■ Data extracted from a collection ■
===
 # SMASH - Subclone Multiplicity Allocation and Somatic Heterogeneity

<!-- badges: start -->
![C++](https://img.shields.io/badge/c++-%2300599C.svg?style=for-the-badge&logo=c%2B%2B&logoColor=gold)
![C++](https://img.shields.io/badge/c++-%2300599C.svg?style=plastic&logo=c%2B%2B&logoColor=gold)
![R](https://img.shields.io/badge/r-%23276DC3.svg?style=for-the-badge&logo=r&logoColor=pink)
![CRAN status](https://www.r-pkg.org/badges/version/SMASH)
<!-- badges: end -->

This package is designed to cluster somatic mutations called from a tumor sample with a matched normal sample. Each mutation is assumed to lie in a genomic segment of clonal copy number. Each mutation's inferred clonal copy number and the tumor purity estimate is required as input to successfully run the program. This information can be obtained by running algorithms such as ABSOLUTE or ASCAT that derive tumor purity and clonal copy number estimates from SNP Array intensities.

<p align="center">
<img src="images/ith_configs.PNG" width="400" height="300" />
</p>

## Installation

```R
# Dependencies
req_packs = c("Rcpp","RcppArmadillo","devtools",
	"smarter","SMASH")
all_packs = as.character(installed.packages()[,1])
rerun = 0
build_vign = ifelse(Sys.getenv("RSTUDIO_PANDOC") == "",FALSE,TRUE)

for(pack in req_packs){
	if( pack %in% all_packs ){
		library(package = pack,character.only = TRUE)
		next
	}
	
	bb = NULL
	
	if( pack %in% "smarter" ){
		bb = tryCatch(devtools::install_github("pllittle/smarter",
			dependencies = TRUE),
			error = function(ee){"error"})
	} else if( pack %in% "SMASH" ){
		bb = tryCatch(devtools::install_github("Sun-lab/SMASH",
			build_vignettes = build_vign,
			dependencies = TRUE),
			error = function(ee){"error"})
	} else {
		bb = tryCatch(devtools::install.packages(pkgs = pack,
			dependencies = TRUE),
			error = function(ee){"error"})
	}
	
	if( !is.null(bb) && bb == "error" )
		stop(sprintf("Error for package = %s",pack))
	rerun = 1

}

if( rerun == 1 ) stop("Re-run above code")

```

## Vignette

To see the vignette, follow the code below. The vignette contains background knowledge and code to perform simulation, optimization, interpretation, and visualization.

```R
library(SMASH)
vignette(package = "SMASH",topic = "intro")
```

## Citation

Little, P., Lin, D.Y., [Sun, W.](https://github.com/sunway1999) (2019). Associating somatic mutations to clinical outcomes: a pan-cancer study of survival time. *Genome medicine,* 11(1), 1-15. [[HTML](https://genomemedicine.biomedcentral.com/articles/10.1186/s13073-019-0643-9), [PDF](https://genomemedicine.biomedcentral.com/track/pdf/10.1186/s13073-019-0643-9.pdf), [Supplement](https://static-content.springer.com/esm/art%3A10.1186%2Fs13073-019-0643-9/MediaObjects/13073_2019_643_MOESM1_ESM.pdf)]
===
■ WORK ORDER ■
Your answer should consist of each line of the data above in which the word "devtools" occurs.

■ WRITTEN ANSWER ■
req_packs = c("Rcpp","RcppArmadillo","devtools",
		bb = tryCatch(devtools::install_github("pllittle/smarter",
		bb = tryCatch(devtools::install_github("Sun-lab/SMASH",
		bb = tryCatch(devtools::install.packages(pkgs = pack,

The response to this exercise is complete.